C’est un extrait du propos du ministre Robert Dussey, ministre des Affaires étrangères du Togo, à Berlin lors du Symposium marquant les 140 ans de la Conférence de Berlin. Un événement historique qui, de novembre 1884 à février 1885, a redessiné les frontières du continent africain sans que ses habitants ne soient consultés. “Le partage de l’Afrique sans l’Afrique”, thème du symposium, a résonné comme un plaidoyer sincère et poignant pour la reconnaissance des torts historiques infligés au continent africain et la nécessité d’un dialogue honnête entre l’Afrique et l’Europe.
D’entrée, Prof. Robert Dussey a rappelé la richesse incomparable de l’Afrique. Avec ses 30 millions de kilomètres carrés, ce continent, plus vaste que l’Europe, la Chine et les États-Unis réunis, regorge de ressources naturelles précieuses. Le ministre togolais énumère avec précision : 60% des terres arables mondiales, 90% des réserves de matières premières, 40% de l’or mondial, et 33% des réserves de diamants. Le coltan, essentiel pour la production électronique, et le cobalt, indispensable pour les batteries de voitures électriques, y sont abondants. Et pourtant, malgré ces richesses, c’est ce continent que l’Europe a divisé, sans tenir compte des aspirations de ses peuples, lors de la fameuse conférence de Berlin.
Faisant écho aux grands philosophes allemands, tels qu’Emmanuel Kant et Friedrich Hegel, Prof. Dussey insiste sur la nécessité de la sincérité dans les relations internationales. « La vérité, c’est l’adéquation entre un jugement et la réalité », souligne-t-il, avant d’affirmer que les décisions prises à Berlin, il y a plus d’un siècle, continuent d’avoir des répercussions dramatiques sur le continent africain.
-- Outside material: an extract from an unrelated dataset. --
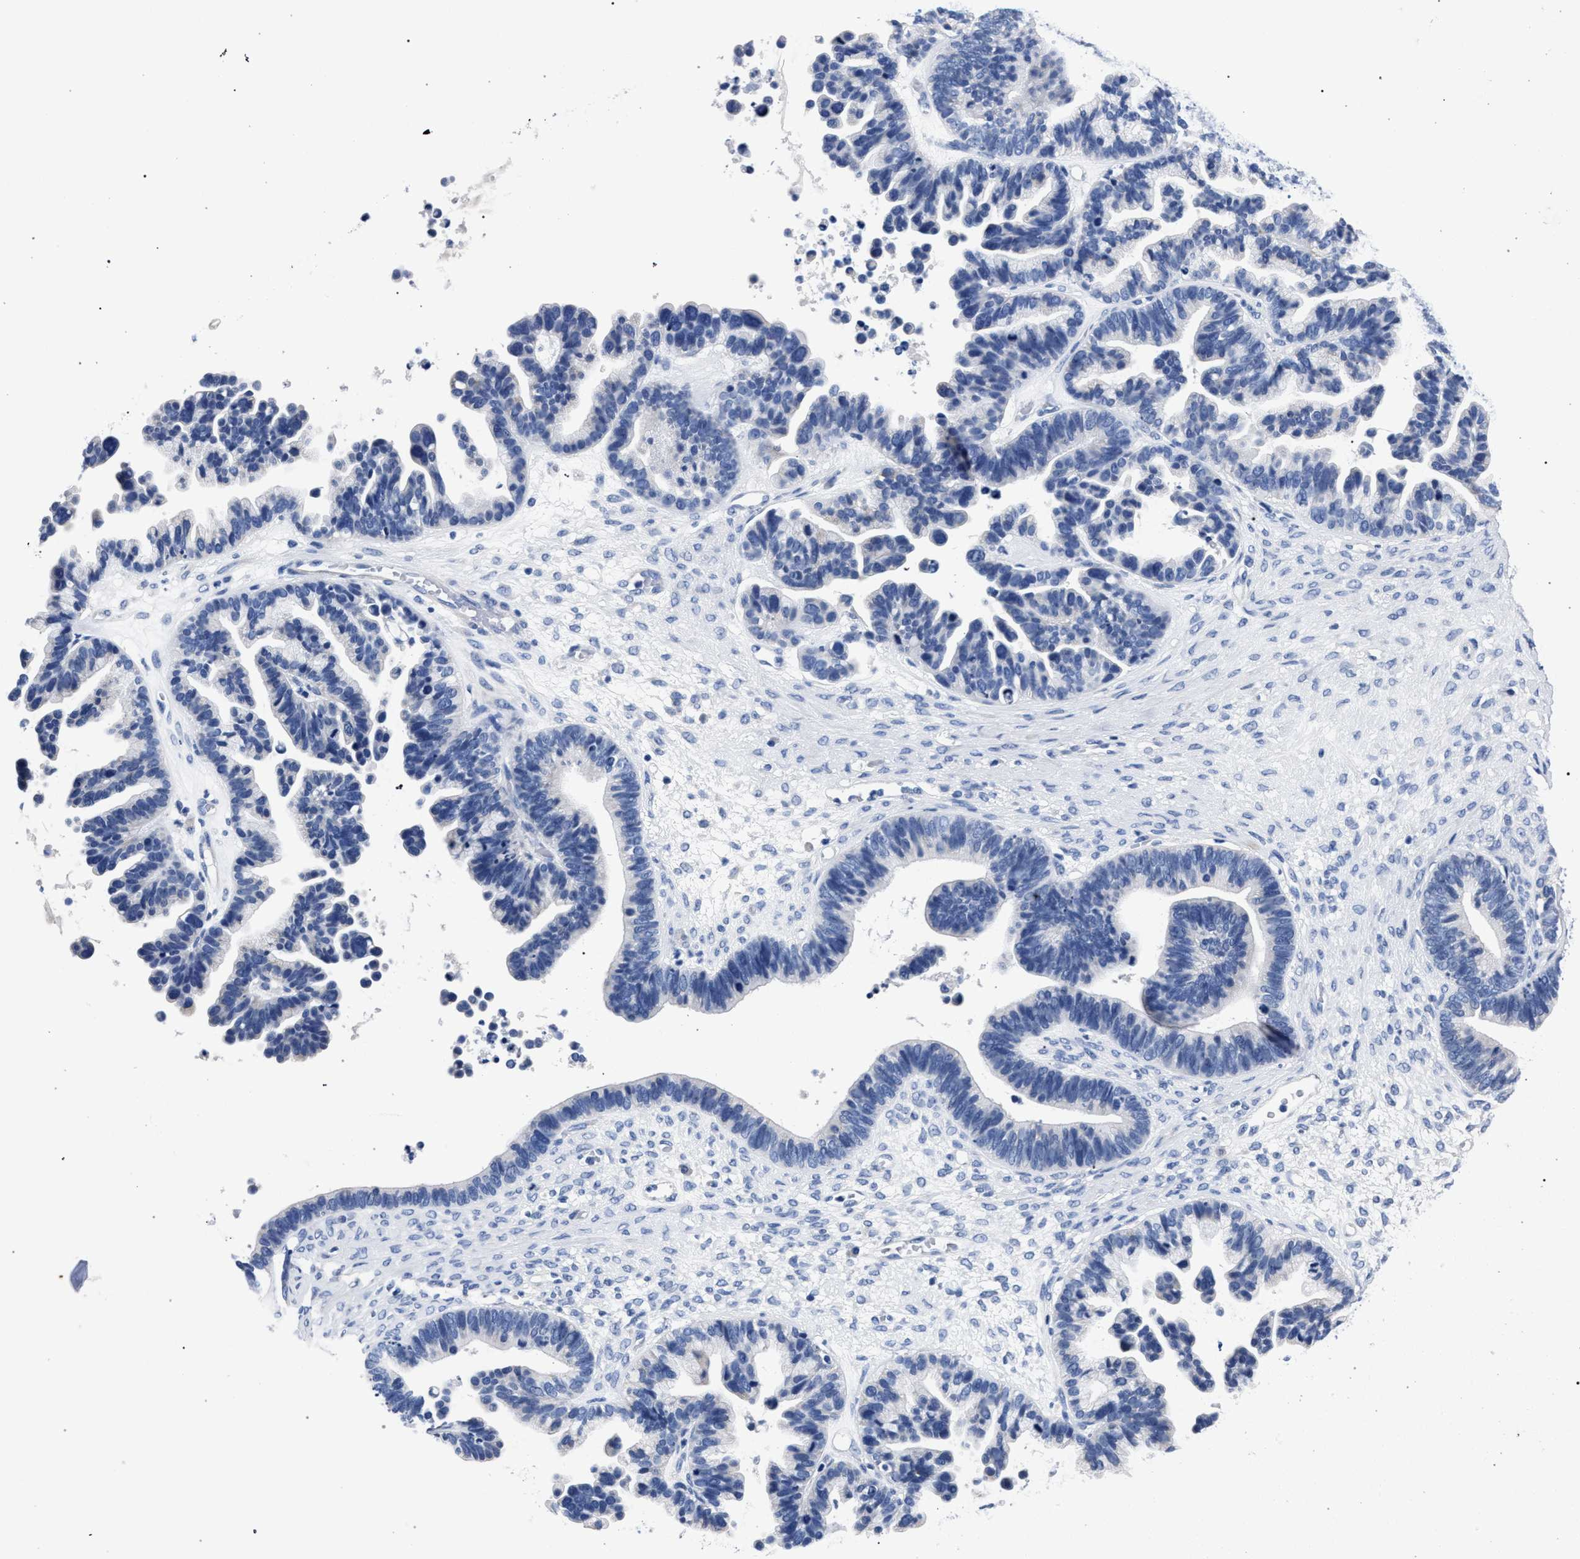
{"staining": {"intensity": "negative", "quantity": "none", "location": "none"}, "tissue": "ovarian cancer", "cell_type": "Tumor cells", "image_type": "cancer", "snomed": [{"axis": "morphology", "description": "Cystadenocarcinoma, serous, NOS"}, {"axis": "topography", "description": "Ovary"}], "caption": "Immunohistochemical staining of human ovarian cancer (serous cystadenocarcinoma) exhibits no significant staining in tumor cells.", "gene": "AKAP4", "patient": {"sex": "female", "age": 56}}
Il dénonce les frontières arbitraires imposées par les puissances coloniales, responsables de conflits interethniques et étatiques qui perdurent jusqu’à ce jour.
Le ministre n’a pas manqué de rappeler que la colonisation n’était pas simplement une domination politique, mais aussi un crime contre l’humanité. La brutalité des colonisateurs européens, exprimée par des violences sexuelles, des massacres, et des déportations de résistants, a laissé des cicatrices profondes. « En Afrique, avant l’esclavage, la vie des africains était assez similaire à celle des européens » déclare t-il. Il cite Aimé Césaire et Frantz Fanon, deux voix majeures de la pensée décoloniale, pour condamner la « déshumanisation » subie par l’Afrique et les faux prétextes de la mission civilisatrice avancés par l’Europe.
Pour Robert Dussey, la Conférence de Berlin demeure une blessure ouverte, et l’Europe, bien que ne portant plus le casque colonial, conserve encore une tête coloniale dans ses relations avec l’Afrique. Il appelle à une véritable réconciliation, fondée sur la vérité historique et la reconnaissance des erreurs du passé. Pour lui, cela passe également par une réforme des institutions internationales, notamment le Conseil de sécurité des Nations Unies, où l’Afrique est encore marginalisée malgré ses appels récurrents à une place plus juste.
Le ministre togolais conclut avec force : « Nous devons, ensemble, œuvrer pour que l’histoire ne se répète pas. L’Afrique mérite sa place légitime dans le concert des nations et doit être considérée comme une partenaire à part entière, non comme une terre d’influence. »
Avec cette intervention, S.E. Prof. Robert Dussey a rappelé l’urgence de repenser les relations afro-européennes, non pas à travers le prisme du passé colonial, mais en regardant vers un avenir partagé, où respect, équité et justice guideront les décisions à venir.